Profughi abbandonati dalle istituzioni

Pulfero. La triste vicenda di 15 giovani africani fuggiti dalla guerra in Libia
Lavoravano in Libia emigrati dal­l’Africa sub-sahariana guada­gnando abbastanza da poter ave­re una casa, una vita decente e manda­re anche soldi alle famiglie.
Poi la guerra, la disoccupazione e la marcia forzata nel deserto alla volta della co­sta, depredati di tutto, documenti, sol­di, telefoni.
Chi si ribella è subito ucci­so.
Eppure c’è tanta speranza oggi nel­l’albergo di Pulfero che ospita 15 ra­gazzi, 7 del Togo, 7 del Ghana e uno dallo Sri Lanka, dai 19 ai 35 anni.

Paolo Venuti, professore e volonta­rio dell’Auser, insegna loro l’italiano e i giovani ce la mettono tutta.
Tutti sono pieni di dignità e buona volontà.
Paolo si è fatto coinvolgere dal punto di vista umano perché, dice,
“è una ricchezza il rapporto che c’è con queste persone, così piene di entusiasmo nell’affacciarsi ad un mondo che a loro sembra “scintillante”» e ci si stringe il cuore te­mendo la disillusione, soprattutto per il momento di crisi acuta in cui sono arri­vati.”

Desiderano restare in Italia perché si trovano bene, con Bruna Vogrig, la proprietaria dell’albergo, che chiama­no mamma e che li ammonisce sulla pulizia personale e li incoraggia conti­nuamente:
«Su la testa. Ce l’avete fatta fin qui, ce la farete ancora».
Guai ab­battersi.
«Ogni tanto ne trovo qualcuno che piange»,
ci dice con le lacrime agli occhi.
Speranza e paura:
non sanno niente del loro destino, di quanto sta­ranno all’albergo, dove andranno poi, quando potranno lavorare.
E il lavoro la loro preoccupazione costante:
«Si rubano la scopa l’un l’altro.
Mi hanno pulito perfettamente il sottotetto, si vede che è gente abituata a lavorare so­do».
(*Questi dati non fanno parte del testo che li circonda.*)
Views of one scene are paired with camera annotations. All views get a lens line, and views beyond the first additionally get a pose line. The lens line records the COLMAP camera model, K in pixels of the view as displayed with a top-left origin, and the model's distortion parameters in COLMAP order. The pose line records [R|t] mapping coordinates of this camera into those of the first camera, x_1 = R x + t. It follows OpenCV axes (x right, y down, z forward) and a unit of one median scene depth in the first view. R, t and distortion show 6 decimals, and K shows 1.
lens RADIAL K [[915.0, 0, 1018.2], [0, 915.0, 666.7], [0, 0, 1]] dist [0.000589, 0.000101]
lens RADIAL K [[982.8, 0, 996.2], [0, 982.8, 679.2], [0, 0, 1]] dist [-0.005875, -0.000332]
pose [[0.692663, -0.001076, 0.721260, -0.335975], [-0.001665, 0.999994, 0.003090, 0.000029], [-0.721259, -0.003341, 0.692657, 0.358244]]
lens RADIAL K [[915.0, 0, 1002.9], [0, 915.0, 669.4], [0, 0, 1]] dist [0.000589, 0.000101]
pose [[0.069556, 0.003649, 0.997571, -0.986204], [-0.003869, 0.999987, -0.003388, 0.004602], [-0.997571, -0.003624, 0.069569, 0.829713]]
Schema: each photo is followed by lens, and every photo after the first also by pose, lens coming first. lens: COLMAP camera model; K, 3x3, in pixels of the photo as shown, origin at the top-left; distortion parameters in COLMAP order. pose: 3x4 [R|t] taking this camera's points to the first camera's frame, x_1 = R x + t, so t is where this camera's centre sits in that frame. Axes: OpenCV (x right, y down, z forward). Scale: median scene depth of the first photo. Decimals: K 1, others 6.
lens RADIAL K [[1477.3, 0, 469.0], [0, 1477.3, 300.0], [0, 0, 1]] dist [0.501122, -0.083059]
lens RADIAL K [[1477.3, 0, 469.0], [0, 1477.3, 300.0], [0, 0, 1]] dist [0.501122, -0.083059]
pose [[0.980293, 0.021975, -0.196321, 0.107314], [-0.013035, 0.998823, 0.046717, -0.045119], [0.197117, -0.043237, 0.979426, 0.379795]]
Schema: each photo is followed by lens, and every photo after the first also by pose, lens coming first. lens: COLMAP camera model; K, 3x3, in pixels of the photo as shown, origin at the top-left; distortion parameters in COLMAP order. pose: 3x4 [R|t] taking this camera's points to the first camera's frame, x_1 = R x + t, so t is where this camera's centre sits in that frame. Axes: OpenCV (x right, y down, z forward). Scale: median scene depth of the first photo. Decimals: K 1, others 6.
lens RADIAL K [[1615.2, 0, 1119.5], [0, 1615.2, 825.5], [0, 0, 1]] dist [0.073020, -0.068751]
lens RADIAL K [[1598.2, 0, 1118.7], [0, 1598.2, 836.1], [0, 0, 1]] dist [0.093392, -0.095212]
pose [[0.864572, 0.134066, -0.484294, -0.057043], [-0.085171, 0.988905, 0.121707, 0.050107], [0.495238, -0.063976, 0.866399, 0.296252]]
Cosa darebbero per rendersi utili!
Ed invece possono solo passeggiare intor­no all’albergo o stare seduti sul muretto.
«Non possiamo far fare niente a questi ragazzi e la gente, vedendoli oziare, maligna»,
fa sapere, amareggiato, il vice-sindaco di Pulfero, Mario Cernoia.
Poi racconta anche del modo in cui il Co­mune non è stato coinvolto in questa operazione riguardante i migranti.
La Protezione civile, che li aveva in carico, ha preso i contatti con gli alberghi che hanno avuto solo un paio d’ore per dare la loro disponibilità.
ll giorno dopo so­no arrivati i ragazzi e il sindaco, Pier­giorgio Domenis, l’ha saputo qualche ora prima.
Scaricati lì e poi, da due me­si, più nulla. -

Appena martedì 26 luglio è convocata una riunione tra i sindaci e la Prote­zione civile regionale.
Quando William del Ghana è stato male, Bruna l’ha man­dato all’ospedale dove è rimasto quin­dici giorni, da solo, senza ancora sape­re una parola di italiano, solo un medi­co parlava inglese.
Paolo e un’altra vo­lontaria sono andati a trovarlo.
William davanti a noi tiene spesso la testa bassa, forse non sta ancora bene.
Ha 32 anni ed è saldatore, un lavoro molto richie­sto da noi, gli diciamo anche per tirarlo su.
Non hanno diritto né al medico di base né alle medicine.
Ci pensa Bruna, come può.

Per i sette che sono cristiani, domeni­ca 24 luglio la prima Messa in una del­le chiese del luogo; poi bisognerà vede­re come avvicinare alla comunità i mu­ssulmani, forse con una preghiera inter­religiosa.

Sì, società civile e sussidiarietà, va tutto bene, ma le istituzioni per il mo­mento non ci sono state.